I am trying to make good on my promise to myself (and whoever out there might care) to post on the blog at least weekly.  Not that anyone wants to read an "obligation" post or even that a post needs to be such a commitment.  Then again, why try to predict why anyone reads these things or what they expect?  (Oh God, I think that question might be a blogger cliche!)

This week I am buried under administrivia.  It's all important work and I do care about it, but it all feels like so much distraction from what I really want to do.  Digital art projects and opportunities for such are popping out of the woodwork.  Feast or famine, as my mom would say.  

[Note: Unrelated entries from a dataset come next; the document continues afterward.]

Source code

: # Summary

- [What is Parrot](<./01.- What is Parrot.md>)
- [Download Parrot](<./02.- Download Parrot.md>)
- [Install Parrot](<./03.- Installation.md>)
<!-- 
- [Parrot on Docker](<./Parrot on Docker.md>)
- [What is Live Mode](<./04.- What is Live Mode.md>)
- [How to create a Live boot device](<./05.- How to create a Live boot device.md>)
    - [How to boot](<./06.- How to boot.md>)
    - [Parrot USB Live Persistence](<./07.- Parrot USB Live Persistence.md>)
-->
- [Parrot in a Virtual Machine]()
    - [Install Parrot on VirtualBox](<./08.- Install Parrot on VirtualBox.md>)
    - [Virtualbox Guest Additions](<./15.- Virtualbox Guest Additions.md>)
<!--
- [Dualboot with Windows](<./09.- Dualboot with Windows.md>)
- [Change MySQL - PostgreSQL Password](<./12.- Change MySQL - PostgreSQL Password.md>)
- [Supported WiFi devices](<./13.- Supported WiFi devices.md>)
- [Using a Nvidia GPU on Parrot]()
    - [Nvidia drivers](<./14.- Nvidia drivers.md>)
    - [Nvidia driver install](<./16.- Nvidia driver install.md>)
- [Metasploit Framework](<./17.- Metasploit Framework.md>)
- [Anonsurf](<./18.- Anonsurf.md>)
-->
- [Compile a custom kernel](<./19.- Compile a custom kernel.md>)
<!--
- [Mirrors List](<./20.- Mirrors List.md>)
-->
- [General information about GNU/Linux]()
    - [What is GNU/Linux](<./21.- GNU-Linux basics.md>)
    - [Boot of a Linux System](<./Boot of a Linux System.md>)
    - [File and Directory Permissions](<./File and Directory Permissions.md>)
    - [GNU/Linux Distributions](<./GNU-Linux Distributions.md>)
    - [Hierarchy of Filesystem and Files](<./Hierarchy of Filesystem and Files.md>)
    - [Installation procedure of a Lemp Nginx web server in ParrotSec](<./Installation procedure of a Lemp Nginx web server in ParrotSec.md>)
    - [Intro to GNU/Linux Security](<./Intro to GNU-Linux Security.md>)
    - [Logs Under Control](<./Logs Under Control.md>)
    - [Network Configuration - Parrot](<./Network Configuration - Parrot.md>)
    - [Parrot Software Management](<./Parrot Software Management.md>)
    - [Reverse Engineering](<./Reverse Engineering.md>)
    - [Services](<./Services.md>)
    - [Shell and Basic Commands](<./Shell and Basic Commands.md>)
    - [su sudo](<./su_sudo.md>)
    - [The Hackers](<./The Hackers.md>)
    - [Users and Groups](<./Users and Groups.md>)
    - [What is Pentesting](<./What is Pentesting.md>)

Last night, I took time to attend a Faculty Association (union) workshop about preparing to go up for promotion to full professor.  Not that I am anywhere close to considering that move, but it was a meal paid for with union dues and arguably information I needed to know.  I appreciated that the workshop leaders reminded us that going up for full is a choice, and one that there are many legitimate reasons not to make.  Sometimes we have other interests in our lives that consume our energies and yet do not produce that which the institution values or recognizes with promotion. 

This next week I'll be pursuing one of those competing interests as I head out to the woods with some graduate students (friends, really) for my annual Spring Break backpacking trip.  I've written and performed about these trips before, so it's probably wrong to characterize them as only a hobby interest.  Still, this time it feels like more of an indulgence as I take the time for trekking trail away from all the other things I should and could be doing.  In the end, though, the mental payback for this investment in my need for time outdoors will make it worth it -- even if I don't end up publishing about this one.

Meanwhile, around the edges of these busy days I still find time to do the occasional doodle or push a stylus around the graphics pad.  I tend to reach a point in the day when I just can't do the labors of pedagogy and copy-editing manuscripts (mine or, more often, other's), when the right side of my brain craves color and pleasing form.  So, I push away the piles of paper and push away the guilt at pushing them away, and I click on the relevant Adobe software that allows me some escape.  And then, my shoulders relax and my spirit is lifted.

These colorful panels of abstract comics could be trees, could be spring's wildflowers finally pushing through hard ground and remnant snow.  They are their own path through the woods, their own commitment to breath and beauty.  Whether they lead to something anyone one at this institution cares about is hardly the point.  They lead me back to myself, to a sense of identification with the aesthetic.  And sometimes, I think the "stolen" moments to walk this path are all the more precious for being stolen, for being that time when I reach the end of my ability to meet obligation and must, instead, meet my own needs to play and, well, re-create myself in recreation.

So yes, this is a bitching-post about how I wish I wasn't so tied down with obligation, about how I wish I had more time to do art.  Yawn.  But it is also a sharing of art, in words and colored pixels.  Because I'm not the guy who laments he doesn't have time to do art.  I'm the guy who does it anyway, in and around the edges of these very full days.

And now it's time to pack up some brushes and head to the woods.